Show Abstract | Download Original | Original Source | Check in Google Scholar | Full PDF (566.656 KB) | DOI: 10.20473/ijar.V3I22021.54-61

Abstract

Introduction: Intubation mistakes, such as ETT malposition, will result in serious complications. Endobronchial intubation can cause pneumothorax and contralateral lung collapse (atelectasis). On the contrary, superficial ETT could increase the risk of being released easily, leading to desaturation or even cardiac arrest. A shallow ETT position could cause the compression of the vocal cord and laryngeal nerve by ETT's cuff. An optimal position can be reached if the cuff position is 1.5-2.5 cm under the vocal cord and the tip is 3-5 cm above the carina. Several methods of ETT depth measurement based on airway length data can be an alternative, especially during the COVID-19 era, where the use of a stethoscope to check ETT depth is limited. Objectives: To analyze the accuracy of ETT depth placement using Chula and MSJ formula. Methods and Material: We conducted the prospective comparative analytic research on 50 patients who had elective surgery in GBPT operating room at Dr. Soetomo Hospital Surabaya.
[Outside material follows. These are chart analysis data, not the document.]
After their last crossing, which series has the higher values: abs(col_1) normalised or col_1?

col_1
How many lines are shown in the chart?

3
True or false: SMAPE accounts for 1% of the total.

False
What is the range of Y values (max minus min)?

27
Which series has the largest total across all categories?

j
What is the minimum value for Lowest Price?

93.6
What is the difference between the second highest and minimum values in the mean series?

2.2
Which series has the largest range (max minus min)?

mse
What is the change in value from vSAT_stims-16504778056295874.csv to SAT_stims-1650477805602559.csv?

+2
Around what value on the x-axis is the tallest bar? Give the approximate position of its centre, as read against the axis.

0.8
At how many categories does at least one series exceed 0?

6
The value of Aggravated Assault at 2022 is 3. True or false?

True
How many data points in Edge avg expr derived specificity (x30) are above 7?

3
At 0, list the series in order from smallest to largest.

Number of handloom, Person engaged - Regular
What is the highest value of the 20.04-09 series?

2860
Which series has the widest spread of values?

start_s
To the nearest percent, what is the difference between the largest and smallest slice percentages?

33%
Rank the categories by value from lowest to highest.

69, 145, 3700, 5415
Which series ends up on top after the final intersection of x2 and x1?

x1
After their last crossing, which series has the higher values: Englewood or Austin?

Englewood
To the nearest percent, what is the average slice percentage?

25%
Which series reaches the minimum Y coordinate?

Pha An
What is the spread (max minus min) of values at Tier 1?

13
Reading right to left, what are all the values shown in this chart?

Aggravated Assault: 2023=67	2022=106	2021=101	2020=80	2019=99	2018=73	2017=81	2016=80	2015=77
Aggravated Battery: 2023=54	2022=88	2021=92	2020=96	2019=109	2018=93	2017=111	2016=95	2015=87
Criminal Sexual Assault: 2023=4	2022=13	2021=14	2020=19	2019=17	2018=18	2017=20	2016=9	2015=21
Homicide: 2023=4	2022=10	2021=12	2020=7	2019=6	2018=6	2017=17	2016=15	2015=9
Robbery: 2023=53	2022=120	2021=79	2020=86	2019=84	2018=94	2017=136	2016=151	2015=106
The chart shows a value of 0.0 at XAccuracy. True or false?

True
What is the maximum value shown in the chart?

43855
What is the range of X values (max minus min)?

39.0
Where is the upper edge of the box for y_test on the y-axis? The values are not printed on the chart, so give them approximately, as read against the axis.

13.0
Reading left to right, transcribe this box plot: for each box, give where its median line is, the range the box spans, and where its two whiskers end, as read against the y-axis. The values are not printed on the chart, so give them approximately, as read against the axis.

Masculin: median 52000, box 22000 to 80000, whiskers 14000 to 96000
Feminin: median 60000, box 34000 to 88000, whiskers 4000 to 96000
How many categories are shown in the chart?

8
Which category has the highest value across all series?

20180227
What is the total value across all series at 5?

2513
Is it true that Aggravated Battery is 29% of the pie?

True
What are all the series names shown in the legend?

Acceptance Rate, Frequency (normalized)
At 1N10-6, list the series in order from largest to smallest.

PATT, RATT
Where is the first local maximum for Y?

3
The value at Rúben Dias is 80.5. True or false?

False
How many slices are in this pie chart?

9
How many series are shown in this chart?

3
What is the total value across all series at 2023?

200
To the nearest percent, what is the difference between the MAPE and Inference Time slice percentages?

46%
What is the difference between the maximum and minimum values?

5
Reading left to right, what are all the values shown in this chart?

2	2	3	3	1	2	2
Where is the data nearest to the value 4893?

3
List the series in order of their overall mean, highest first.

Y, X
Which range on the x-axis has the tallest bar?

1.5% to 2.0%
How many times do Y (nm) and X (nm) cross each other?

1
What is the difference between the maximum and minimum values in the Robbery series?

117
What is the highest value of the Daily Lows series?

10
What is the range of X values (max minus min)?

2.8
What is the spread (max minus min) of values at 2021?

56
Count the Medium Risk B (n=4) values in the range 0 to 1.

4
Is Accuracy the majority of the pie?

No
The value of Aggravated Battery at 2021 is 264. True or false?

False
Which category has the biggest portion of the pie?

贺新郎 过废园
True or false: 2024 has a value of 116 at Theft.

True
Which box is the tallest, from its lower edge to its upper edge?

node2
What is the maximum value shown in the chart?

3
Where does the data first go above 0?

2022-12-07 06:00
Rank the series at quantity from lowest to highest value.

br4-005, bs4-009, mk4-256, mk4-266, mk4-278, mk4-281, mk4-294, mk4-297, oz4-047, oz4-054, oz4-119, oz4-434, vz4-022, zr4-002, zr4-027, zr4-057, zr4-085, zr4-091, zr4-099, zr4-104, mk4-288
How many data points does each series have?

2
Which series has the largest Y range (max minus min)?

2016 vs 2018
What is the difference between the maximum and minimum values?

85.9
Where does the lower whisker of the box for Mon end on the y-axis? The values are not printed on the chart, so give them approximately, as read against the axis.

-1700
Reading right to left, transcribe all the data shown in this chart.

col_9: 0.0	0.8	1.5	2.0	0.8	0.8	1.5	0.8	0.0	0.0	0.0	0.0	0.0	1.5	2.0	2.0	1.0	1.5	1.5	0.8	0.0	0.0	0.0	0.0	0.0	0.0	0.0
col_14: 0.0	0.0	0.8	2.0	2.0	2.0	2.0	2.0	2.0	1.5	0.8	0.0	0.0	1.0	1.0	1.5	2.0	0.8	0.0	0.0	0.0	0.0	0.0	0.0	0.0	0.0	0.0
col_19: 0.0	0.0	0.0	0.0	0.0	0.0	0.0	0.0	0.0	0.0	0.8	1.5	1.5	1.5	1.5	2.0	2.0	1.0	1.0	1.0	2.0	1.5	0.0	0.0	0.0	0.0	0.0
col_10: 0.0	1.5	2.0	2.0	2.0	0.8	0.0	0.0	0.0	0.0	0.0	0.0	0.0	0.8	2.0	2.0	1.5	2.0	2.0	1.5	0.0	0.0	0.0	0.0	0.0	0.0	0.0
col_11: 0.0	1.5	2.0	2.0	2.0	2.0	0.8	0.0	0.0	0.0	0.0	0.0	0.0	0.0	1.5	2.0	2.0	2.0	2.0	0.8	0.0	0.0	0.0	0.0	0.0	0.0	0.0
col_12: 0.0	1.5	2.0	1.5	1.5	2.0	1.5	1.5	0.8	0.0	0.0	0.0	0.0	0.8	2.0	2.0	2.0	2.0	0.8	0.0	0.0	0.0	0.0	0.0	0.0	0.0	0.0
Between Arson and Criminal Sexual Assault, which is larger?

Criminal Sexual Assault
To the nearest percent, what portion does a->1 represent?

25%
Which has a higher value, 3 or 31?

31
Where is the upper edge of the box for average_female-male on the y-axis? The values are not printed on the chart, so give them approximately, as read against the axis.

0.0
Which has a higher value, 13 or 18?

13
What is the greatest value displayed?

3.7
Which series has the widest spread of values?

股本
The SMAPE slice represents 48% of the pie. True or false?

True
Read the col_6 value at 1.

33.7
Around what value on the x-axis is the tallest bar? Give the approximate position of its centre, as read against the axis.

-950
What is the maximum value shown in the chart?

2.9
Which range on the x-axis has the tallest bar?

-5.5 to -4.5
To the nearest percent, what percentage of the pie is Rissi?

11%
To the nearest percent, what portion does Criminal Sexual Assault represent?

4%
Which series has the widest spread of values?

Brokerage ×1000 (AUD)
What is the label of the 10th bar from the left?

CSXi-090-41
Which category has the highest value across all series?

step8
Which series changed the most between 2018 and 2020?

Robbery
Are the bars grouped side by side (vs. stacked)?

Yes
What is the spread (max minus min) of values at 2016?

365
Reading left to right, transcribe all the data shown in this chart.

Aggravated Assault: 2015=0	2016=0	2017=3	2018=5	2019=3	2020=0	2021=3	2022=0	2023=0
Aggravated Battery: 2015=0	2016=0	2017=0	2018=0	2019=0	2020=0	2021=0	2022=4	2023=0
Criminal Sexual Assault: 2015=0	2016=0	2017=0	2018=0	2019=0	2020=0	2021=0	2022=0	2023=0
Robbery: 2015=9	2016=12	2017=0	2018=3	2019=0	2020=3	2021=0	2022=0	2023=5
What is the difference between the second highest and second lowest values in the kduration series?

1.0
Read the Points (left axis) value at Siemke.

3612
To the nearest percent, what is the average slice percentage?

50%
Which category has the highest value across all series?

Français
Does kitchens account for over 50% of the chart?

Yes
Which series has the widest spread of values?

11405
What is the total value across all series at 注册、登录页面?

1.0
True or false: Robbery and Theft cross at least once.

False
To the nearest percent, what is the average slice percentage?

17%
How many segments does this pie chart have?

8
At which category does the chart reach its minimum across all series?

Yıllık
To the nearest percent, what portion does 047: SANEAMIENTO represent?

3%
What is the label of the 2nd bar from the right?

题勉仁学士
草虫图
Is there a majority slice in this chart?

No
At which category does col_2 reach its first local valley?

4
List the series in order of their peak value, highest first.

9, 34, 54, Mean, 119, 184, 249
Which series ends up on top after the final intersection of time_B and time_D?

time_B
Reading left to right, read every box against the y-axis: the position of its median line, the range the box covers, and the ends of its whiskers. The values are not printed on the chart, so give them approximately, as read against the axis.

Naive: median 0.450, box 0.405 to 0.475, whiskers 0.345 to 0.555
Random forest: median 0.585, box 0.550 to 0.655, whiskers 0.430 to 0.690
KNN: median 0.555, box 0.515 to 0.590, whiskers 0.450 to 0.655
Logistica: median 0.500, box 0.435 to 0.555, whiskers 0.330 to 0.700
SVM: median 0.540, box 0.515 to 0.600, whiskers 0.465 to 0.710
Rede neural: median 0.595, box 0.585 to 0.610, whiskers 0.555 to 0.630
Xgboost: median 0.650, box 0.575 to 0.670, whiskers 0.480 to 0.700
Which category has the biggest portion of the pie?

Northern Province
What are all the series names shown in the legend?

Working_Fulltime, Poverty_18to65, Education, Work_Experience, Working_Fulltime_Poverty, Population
The research data during the intubation and FOL (Fyber Optic Laryngoscope) from each patient were height, MSJ length, initial ETT length, the distance of carina-ETT tip, the distance of cuff-vocal cord, and final ETT length. Result and Discussion: In the Chula formula group, the average patients' height was 160.60cm ± 9.738 for men and 157.76 cm ± 8.604 for women. The average MSJ length was 20.28 cm. The application of the Chula formula is more accurate because ETT revision was carried out in only 8.0% of the samples, with an average revision is 0.04. On the other hand, the ETT revision with an average of 0.868 on the MSJ formula group was conducted in 84% of the samples. This research also found a linear correlation between increasing ETT depth and body height. Conclusion: Applying the Chula formula to measure the ETT depth for Indonesian (Javanese) people is more appropriate than the MSJ formula.